Lightning and other nuisances

Tuesday was an eventful day for Sterling resident Terry Smith. While dipnetting that morning he discovered a nest of bees in his boat, which swarmed him when he tried to start the motor. He got rid of the bees by flooding the boat and managed to fish without getting stung. Before filleting the morning’s catch at home that evening, Smith went to attend to a customer at Kenai Coach, the RV lot he manages about four or five miles from his home. As he left, a dark thundercloud was gathering.

“I said to somebody, ‘That’s the blackest, darkest, ugliest-looking cloud,’” Smith said. “Somebody else … said, ‘It looks like the devil could be in it, it looks so nasty.’”

Around 2:00 p.m, Terry Smith heard a loud boom. His wife Kelly Smith was in their house.

“It was real loud crack and a bang, like a high-powered rifle had gone off in the house,” Kelly Smith said. “Then there was a wall of light that flashed in the room about eight to 10 feet away from me and that’s what blew the phone line and blew the receiver off the phone. … The filter on the line disintegrated and blew all over.”

The Smith’s home had been near one of the Kenai Peninsula’s rare lightning strikes.

“Then a few hours later the earthquake hit,” Smith said, referring to the magnitude 6.2 earthquake that occurred on the west side of Cook Inlet at approximately 6:35 p.m Tuesday.

Lightning had struck the Smiths’ yard, leaving a large hole in the ground near the place where Terry Smith had intended to fillet his fish.

“On top of the ground it was about eight to 10 inches diameter,” Terry Smith said of the hole. “Then you go down through the sod and it was about a four-inch hole like somebody had drilled it, just that clean of a hole. It went down about three feet to where the gas line was.”

The lightning had struck immediately over their home’s Enstar gas line, burning the tracer wire but causing no damage to the pipe.

In addition to creating the hole, Terry Smith said the lightning “traveled through the ground and tore up the ground in an area about 12 feet wide by 30 feet long. Through the trees, splattered mud all over two of my trailers and a motor home.”
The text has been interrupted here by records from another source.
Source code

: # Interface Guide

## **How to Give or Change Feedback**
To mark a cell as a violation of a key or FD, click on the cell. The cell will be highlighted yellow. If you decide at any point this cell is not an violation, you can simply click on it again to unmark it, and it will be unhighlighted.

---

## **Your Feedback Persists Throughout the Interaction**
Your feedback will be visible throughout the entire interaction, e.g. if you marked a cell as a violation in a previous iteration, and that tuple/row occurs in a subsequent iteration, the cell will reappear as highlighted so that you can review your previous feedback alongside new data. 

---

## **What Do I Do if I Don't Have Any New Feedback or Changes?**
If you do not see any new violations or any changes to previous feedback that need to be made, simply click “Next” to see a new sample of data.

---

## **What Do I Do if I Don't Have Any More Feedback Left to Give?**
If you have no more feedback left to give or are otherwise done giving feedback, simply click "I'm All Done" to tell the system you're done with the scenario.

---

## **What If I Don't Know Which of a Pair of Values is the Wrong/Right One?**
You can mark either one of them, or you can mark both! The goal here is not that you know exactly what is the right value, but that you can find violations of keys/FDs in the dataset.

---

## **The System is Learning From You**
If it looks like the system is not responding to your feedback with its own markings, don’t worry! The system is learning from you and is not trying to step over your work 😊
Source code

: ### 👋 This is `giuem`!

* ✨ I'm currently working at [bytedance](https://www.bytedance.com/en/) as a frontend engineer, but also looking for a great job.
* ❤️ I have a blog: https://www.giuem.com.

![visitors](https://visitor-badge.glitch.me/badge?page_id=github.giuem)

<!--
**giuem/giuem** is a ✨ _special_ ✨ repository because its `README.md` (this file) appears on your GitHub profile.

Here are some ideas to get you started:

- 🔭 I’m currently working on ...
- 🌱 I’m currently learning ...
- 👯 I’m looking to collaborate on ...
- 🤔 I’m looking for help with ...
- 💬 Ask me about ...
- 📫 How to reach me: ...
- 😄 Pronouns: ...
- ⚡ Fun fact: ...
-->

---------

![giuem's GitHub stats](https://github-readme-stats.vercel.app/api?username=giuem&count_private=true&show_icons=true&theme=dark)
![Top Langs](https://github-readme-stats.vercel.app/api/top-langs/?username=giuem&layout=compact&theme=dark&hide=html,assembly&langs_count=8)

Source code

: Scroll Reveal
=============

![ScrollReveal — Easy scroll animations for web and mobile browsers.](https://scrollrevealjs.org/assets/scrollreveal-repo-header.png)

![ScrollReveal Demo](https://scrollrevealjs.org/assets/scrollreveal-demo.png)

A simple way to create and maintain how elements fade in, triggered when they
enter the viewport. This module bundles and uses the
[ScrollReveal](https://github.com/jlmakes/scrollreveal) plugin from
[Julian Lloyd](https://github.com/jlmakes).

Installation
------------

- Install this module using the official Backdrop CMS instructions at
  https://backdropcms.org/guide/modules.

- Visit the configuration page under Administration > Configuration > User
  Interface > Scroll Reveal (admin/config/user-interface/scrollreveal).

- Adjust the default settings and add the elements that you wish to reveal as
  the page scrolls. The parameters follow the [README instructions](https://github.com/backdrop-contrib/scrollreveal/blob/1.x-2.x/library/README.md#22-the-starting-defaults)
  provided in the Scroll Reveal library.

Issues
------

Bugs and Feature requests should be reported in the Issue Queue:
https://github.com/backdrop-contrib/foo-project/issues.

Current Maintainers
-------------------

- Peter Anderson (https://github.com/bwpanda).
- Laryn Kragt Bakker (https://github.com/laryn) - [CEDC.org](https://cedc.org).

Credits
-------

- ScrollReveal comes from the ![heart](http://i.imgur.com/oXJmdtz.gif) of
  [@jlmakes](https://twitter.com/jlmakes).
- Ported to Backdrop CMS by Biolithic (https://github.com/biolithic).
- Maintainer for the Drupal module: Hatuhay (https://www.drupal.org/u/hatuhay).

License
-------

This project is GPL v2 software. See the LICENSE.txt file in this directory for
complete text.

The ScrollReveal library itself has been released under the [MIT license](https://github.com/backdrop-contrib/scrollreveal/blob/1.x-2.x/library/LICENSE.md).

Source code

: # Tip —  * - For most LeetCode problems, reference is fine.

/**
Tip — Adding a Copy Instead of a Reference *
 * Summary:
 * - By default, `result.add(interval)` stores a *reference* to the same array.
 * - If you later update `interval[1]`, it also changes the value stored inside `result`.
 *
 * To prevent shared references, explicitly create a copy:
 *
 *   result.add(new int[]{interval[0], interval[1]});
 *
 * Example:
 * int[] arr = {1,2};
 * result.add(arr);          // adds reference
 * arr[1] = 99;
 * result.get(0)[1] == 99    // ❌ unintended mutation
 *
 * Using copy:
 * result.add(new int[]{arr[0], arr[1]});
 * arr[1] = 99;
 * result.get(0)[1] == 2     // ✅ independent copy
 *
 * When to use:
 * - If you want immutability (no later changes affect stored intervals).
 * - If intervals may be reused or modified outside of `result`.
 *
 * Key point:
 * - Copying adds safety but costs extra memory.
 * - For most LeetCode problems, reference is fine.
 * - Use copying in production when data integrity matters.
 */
Following the lightning strike, the Smiths inspected their home.

“All the breakers were tripped, all the phone connections inside were burnt up, where the piping comes in from the well the insulation was burned. I went out to the well and the cable had burned in two that goes to the pump … a lot of the dirt underneath the trees was gone and the roots were exposed, and the bark was stripped off them. It was really tore up out there.” The electrical transformer on the home’s power line was also damaged.

The Smiths called their electrical provider Homer Electric Company, their phone provider ACS, and gas supplier Enstar, as well as the contractor who had built the house to check for smoldering spots in the insulation. By Wednesday evening, Smith said that the power and phone systems had been repaired.

“The only major issue I have, other than replacing all the phone components inside, is getting an electrician out there to rewire from the breaker to the downstairs mechanical room where the well wiring got fried,” Smith said.

However, minor issues remain. Aside from the phone system, several smaller electronic devices inside the home were damaged.

“It fried the DVR, it fried the modem,” Smith said. “We had a brand new fax-printer-copier. It fried it.”

National Weather Service forecaster Matthew Clay said although lightning strikes are not common on the Kenai Peninsula, they “are a yearly occurrence.”

“It’s not going to happen like, say, in the Lower 48 when you’re in the plans and you get a thunderstorm that moves through almost weekly. But every summer we see multiple thunderstorms that develop along the Kenai Mountains, and depending on the winds aloft, we’ll actually see some of the thunderstorms move off the mountains towards Soldotna, Sterling, Kenai, Homer. But a lot of the time those thunderstorms do stay confined to the mountains.”

Although thunderstorms tend to remain penned in by the mountains, Clay said the Peninsula sees “somewhere between five and 10 thunderstorm days a year.”

For the Smiths, the most recent thunderstorm day was eventful enough. However, Terry Smith is not making a fuss over it.

“My wife wasn’t hurt, the house didn’t catch on fire,” he said. “There was really no major damage. It was just an inconvenience.”